We found more significant impacts on financial protection than on treatment, screening or utilization. This result is consistent with a key feature of the SP as a funding mechanism to increase access to a predetermined set of services. However, much weaker effects on healthcare utilization and health outcomes have been explained previously by the SP operation as a decentralized programme by state governments, with heterogeneity in the capacity to provide care [9]. We cannot rule out the possibility of flawed study designs as well; however, our results on the papers' quality suggest this is not the most likely cause. For the uninsured population that used private services before the SP, evidence on the use of private services suggests that it reduced their financial burden [10]. Moreover, there was no significant expansion of the supply of services following the establishment of the SP [10, 11]. Therefore, it is possible that the SP did not expand the access to services to more people, but rather it became an affordable alternative for people who already had access to healthcare through private services.

To our knowledge, this is the first systematic review of rigorous impact evaluations of the Mexican SP. Other systematic reviews of similar financial protection mechanisms in other countries [12] have reported impacts on financial protection, health services utilization and health outcomes. Some studies found positive results with reduced out-of-pocket expenses, but negative results for catastrophic expenses [13]. In contrast, an Indian study found no protective effect on out-of-pocket spending but observed reduced mortality in insured compared to uninsured households [14]. A study that evaluated the impact of similar programmes in Asia and Africa found increased use of medical services and financial protection by reducing out-of-pocket expenses, but little evidence of a positive effect on the quality of care, and inconclusive effects regarding the empowerment of communities [12]. However, in contrast to our study, many of these reviews included qualitative or mixed-methods studies, and none considered rigorous impact evaluation methods as an inclusion criterion. Nonetheless, the reviews also found mixed results such as reductions in out-of-pocket expenses but adverse effects on catastrophic expenses [13]. Others showed no impact on financial protection but found reductions in mortality [14].

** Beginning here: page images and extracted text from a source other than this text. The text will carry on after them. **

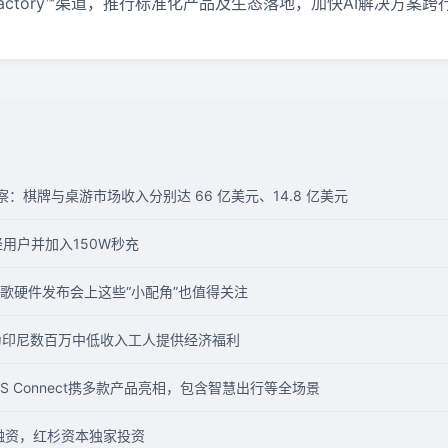
Factory™渠道，推行标准化产品及生态落地，加快AI解决方案
察：棋牌与桌游市场收入分别达 66 亿美元、14.8 亿美元
轻用户并加入150W秒充
歌硬件发布会上这些“小配角”也值得关注
美元，为印尼数百万中低收入工人提供经济福利
OS Connect携多款产品亮相，包含智慧出行等全场景
 轮融资，红杉资本独家投资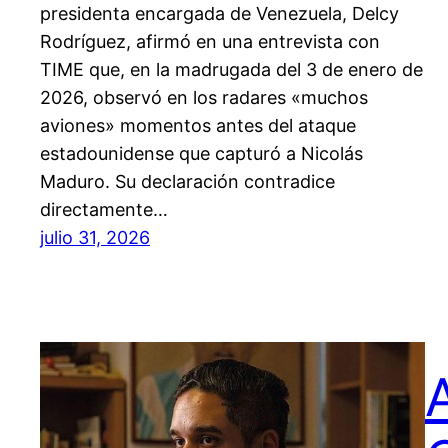
presidenta encargada de Venezuela, Delcy
Rodríguez, afirmó en una entrevista con
TIME que, en la madrugada del 3 de enero de
2026, observó en los radares «muchos
aviones» momentos antes del ataque
estadounidense que capturó a Nicolás
Maduro. Su declaración contradice
directamente…
julio 31, 2026
A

By 2018, affiliation to the SP reached 53.5 million people, 44.7% of the total population [5]. Affiliation, however, was not followed by an equivalent increase in supply [11]. A recent paper on this topic showed that despite this massive increase in coverage, 46.4% of affiliates to the SP reported using private services in 2018. These private options include medical offices in pharmacies that are not regulated; the quality of services has not been documented and is associated with higher out-of-pocket expenses [10].

One limitation of the study is that we could not summarize the findings using meta-analyses because of the considerable heterogeneity in outcomes and how they were measured (see Additional file 3).

Conclusions

In conclusion, the published papers that estimated the effects of the SP show considerable impact heterogeneity. Despite including only rigorous evaluations in our review, researchers were able to find statistically significant effects in 55% of the financial protection outcomes and 40% for healthcare utilization outcomes evaluated. Furthermore, except for one paper, no evidence exists on the impact of the SP on health outcomes or mortality.